Ghislaine Maxwell, the onetime girlfriend and alleged accomplice of accused sex-trafficker Jeffrey Epstein, was arrested Thursday morning and charged by New York federal prosecutors with six counts in connection with an ongoing federal investigation into Epstein's accomplices, according to court documents and a person familiar with the matter.

Maxwell is charged with enticement and conspiracy to entice minors to travel to engage in illegal sex acts, transportation and conspiracy to transport minors with intent to engage in criminal sexual activity, and two counts of perjury, according to a federal indictment unsealed Thursday.

"In particular, from at least in or about 1994, up to an including at least in or about 1997, Maxwell assisted, facilitated, and contributed to Jeffrey Epstein's abuse of minor girls by, among other things, helping Epstein to recruit, groom, and ultimately abuse victims known to Maxwell and Epstein to be under the age of 18," the indictment says.

Those victims, according to the indictment, included girls as young as 14 years old. Maxwell and multimillionaire Epstein are accused of luring them to an array of residences, including his Upper East Side mansion, his Palm Beach estate, and his sprawling Santa Fe ranch, along with her residence in London.

Maxwell was arrested without incident in New Hampshire and will make her initial appearance in court in New Hampshire, authorities said. An attorney for Maxwell, Jeffrey S. Pagliuca, didn't immediately respond to a request for comment Thursday.

Maxwell, whose whereabouts have been unclear since Epstein's arrest last summer, has been under investigation by the Manhattan US Attorney's office for facilitating Epstein's recruitment of young girls and women. She has been named in multiple lawsuits by women who said they have been abused by Epstein.

Prior to his jailhouse death by suicide while awaiting trial in August 2019, Epstein faced charges of having run a trafficking enterprise in which he paid hundreds of dollars in cash to girls as young as 14 to have sex with him at his Upper East Side home and his estate in Palm Beach, worked with employees and associates to lure the girls to his residences and paid some of his victims to recruit other girls for him to abuse.

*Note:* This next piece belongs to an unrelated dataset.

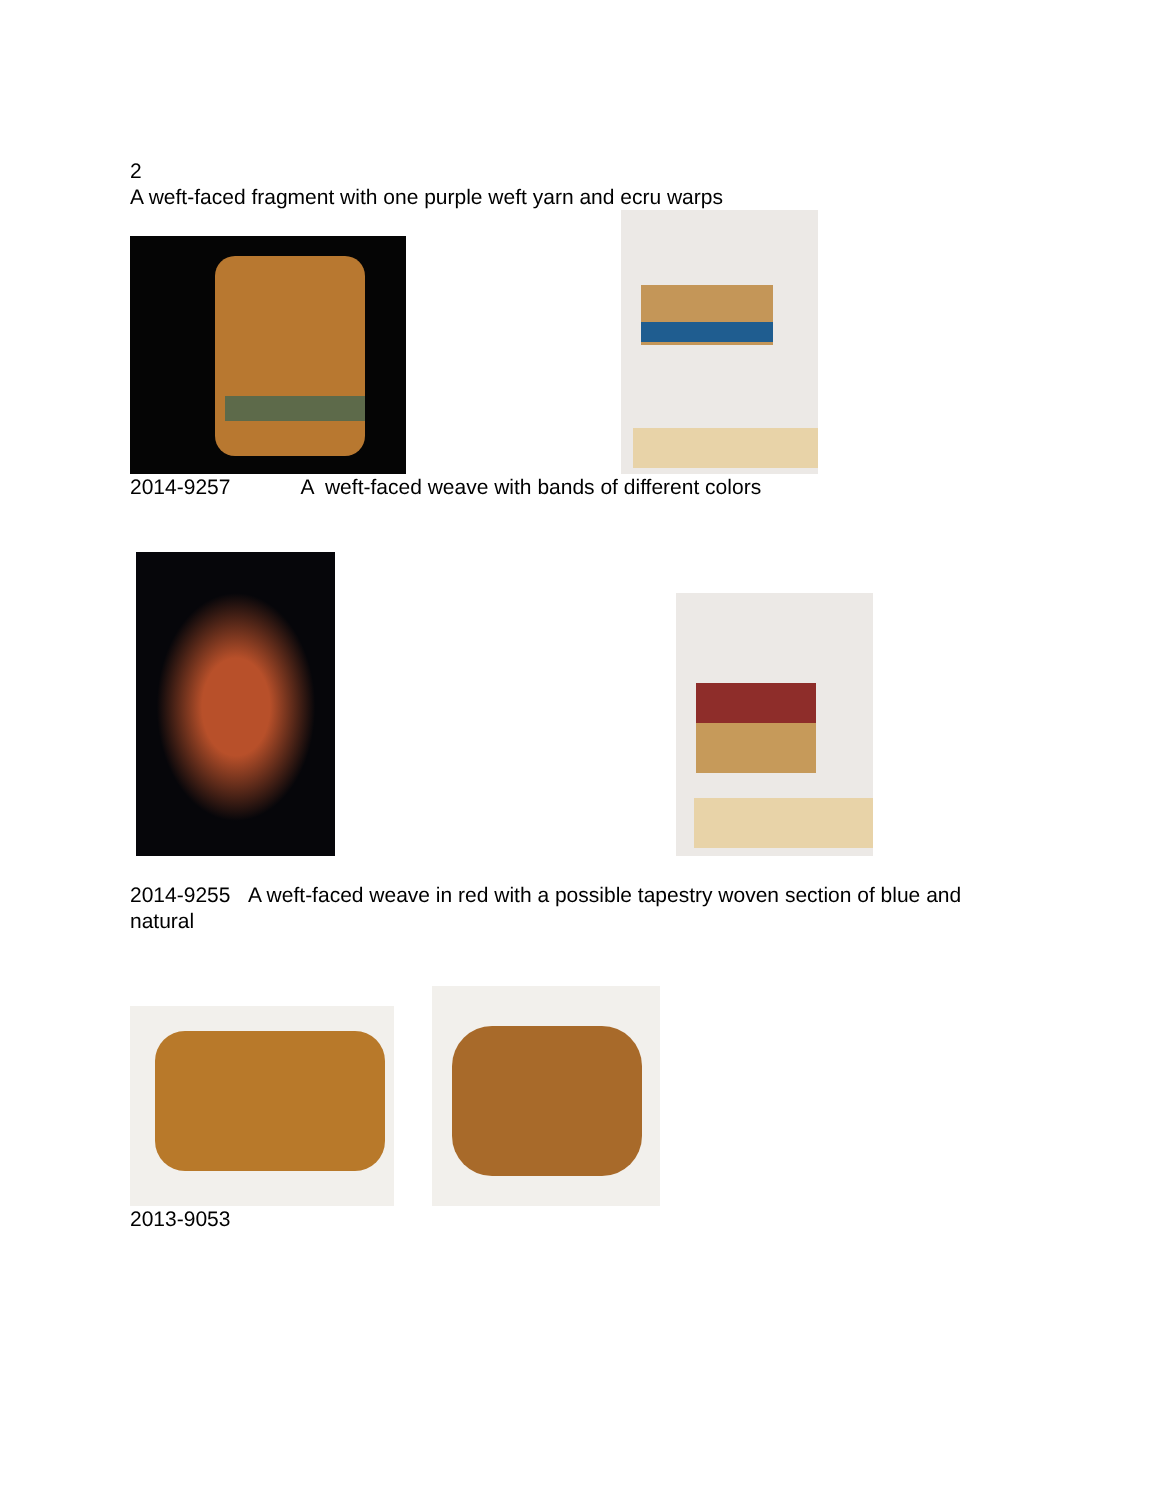2
A weft-faced fragment with one purple weft yarn and ecru warps
2014-9257 A weft-faced weave with bands of different colors
2014-9255 A weft-faced weave in red with a possible tapestry woven section of blue and natural
2013-9053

In the wake of Epstein's death, public pressure has mounted to hold those who assisted him -- perhaps including Maxwell and a coterie of young women who allegedly worked under her -- accountable not only for his actions, but also for their own roles.

In that investigation, Maxwell has remained a significant target. She has previously denied wrongdoing, and in a deposition has called at least one of her accusers "a liar."

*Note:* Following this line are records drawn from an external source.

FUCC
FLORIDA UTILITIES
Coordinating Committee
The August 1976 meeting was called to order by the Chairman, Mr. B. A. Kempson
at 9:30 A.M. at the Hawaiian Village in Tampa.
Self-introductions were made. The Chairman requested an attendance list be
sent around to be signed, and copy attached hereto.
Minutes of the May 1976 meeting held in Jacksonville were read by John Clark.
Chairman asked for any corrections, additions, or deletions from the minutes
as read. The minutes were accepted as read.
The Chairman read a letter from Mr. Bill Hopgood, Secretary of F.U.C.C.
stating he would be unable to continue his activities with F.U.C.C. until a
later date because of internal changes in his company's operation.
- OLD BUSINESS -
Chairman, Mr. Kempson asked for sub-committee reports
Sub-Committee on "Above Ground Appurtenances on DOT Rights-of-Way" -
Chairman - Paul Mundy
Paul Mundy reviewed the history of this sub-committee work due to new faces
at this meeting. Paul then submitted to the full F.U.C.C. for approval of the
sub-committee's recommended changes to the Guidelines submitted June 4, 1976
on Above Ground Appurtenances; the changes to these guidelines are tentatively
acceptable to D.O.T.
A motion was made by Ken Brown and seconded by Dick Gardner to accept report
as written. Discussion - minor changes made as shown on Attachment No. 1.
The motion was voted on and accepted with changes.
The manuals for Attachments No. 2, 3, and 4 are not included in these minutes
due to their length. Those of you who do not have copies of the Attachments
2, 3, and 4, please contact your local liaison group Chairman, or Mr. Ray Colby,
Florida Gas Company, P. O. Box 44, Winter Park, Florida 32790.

According to Thursday's indictment, however, Maxwell was the principal recruiter for victims of Epstein's sex trafficking ring.
The indictment describes Maxwell's relationship with three victims, identified only as Minor Victim-1, Minor Victim-2 and Minor Victim-3.

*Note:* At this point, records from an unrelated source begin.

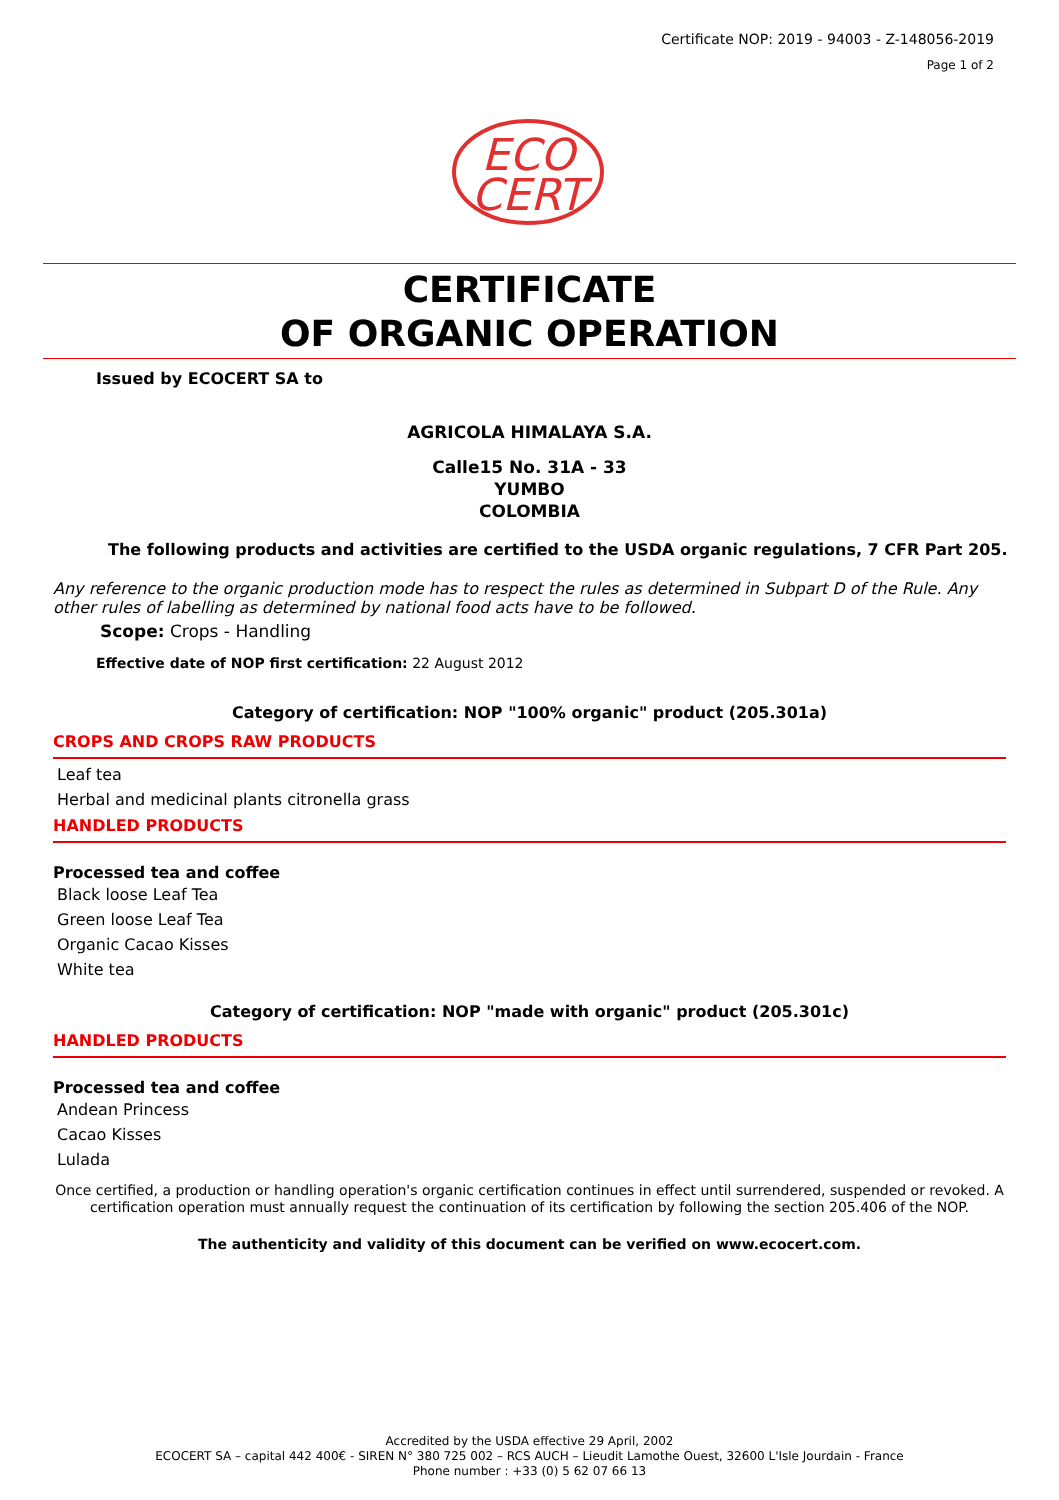Certificate NOP: 2019 - 94003 - Z-148056-2019
Page 1 of 2
ECO
CERT
CERTIFICATE
OF ORGANIC OPERATION
Issued by ECOCERT SA to
AGRICOLA HIMALAYA S.A.
Calle15 No. 31A - 33
YUMBO
COLOMBIA
The following products and activities are certified to the USDA organic regulations, 7 CFR Part 205.
Any reference to the organic production mode has to respect the rules as determined in Subpart D of the Rule. Any other rules of labelling as determined by national food acts have to be followed.
Scope: Crops - Handling
Effective date of NOP first certification: 22 August 2012
Category of certification: NOP "100% organic" product (205.301a)
CROPS AND CROPS RAW PRODUCTS
Leaf tea
Herbal and medicinal plants citronella grass
HANDLED PRODUCTS
Processed tea and coffee
Black loose Leaf Tea
Green loose Leaf Tea
Organic Cacao Kisses
White tea
Category of certification: NOP "made with organic" product (205.301c)
HANDLED PRODUCTS
Processed tea and coffee
Andean Princess
Cacao Kisses
Lulada
Once certified, a production or handling operation's organic certification continues in effect until surrendered, suspended or revoked. A certification operation must annually request the continuation of its certification by following the section 205.406 of the NOP.
The authenticity and validity of this document can be verified on www.ecocert.com.
Accredited by the USDA effective 29 April, 2002
ECOCERT SA – capital 442 400€ - SIREN N° 380 725 002 – RCS AUCH – Lieudit Lamothe Ouest, 32600 L'Isle Jourdain - France
Phone number : +33 (0) 5 62 07 66 13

Maxwell, along with Epstein, is accused by prosecutors of luring the young girls into their circle, inquiring about their schools and families, taking them to the movies or shopping. After developing a rapport with them, she would allegedly steer the relationship into sexual territory, talking to them about sexual topics or undressing in front of them, followed by encouraging them to give Epstein's massages, during which the girls were fully or partially nude, the indictment says.

Those massages, some of which Maxwell participated in, according to the indictment, sometimes developed into sexual encounters. In both the indictment of Maxwell and that of Epstein, federal prosecutors described the Epstein's resulting abuse from these encounters, which allegedly included touching a girl's genitals, using a sex toy on them or directing a girl to touch him while he masturbated.

The indictment alleges that Maxwell participated in "multiple group sexual encounters" with Minor Victim-1 in New York and Florida between 1994 and 1997, gave Minor Victim-2 an unsolicited massage in New Mexico in 1996 while the girl was topless and encouraged Minor Victim-3 to give massages to Epstein in London between 1994 and 1995, "knowing that Epstein intended to sexually abuse [her] during those massages."

In charging Maxwell, however, federal prosecutors in New York may face a legal hurdle. In 2007, Epstein signed a non-prosecution agreement with federal prosecutors in Florida that appeared to immunize his accomplices. The document says that "the United States also agrees that it will not institute any criminal charges against any potential co-conspirators of Epstein, including but not limited to" four alleged accomplices. Maxwell isn't listed among them, but her lawyers may argue that she is covered by the phrase "but not limited to."

When Epstein himself was indicted, New York federal prosecutors said they believed the Florida agreement didn't restrict their office from prosecuting him, but his lawyers argued otherwise.

The perjury charges in the indictment stem from a 2016 deposition of Maxwell conducted as part of civil litigation. During that testimony, she denied having given anyone a massage, specifically denied having given Minor Victim-2 a massage and said, "I wasn't aware that [Epstein] was having sexual activities with anyone when I was with him other than myself.
Asked whether Epstein had a "scheme to recruit underage girls for sexual massages," she replied: "I don't know what you're talking about."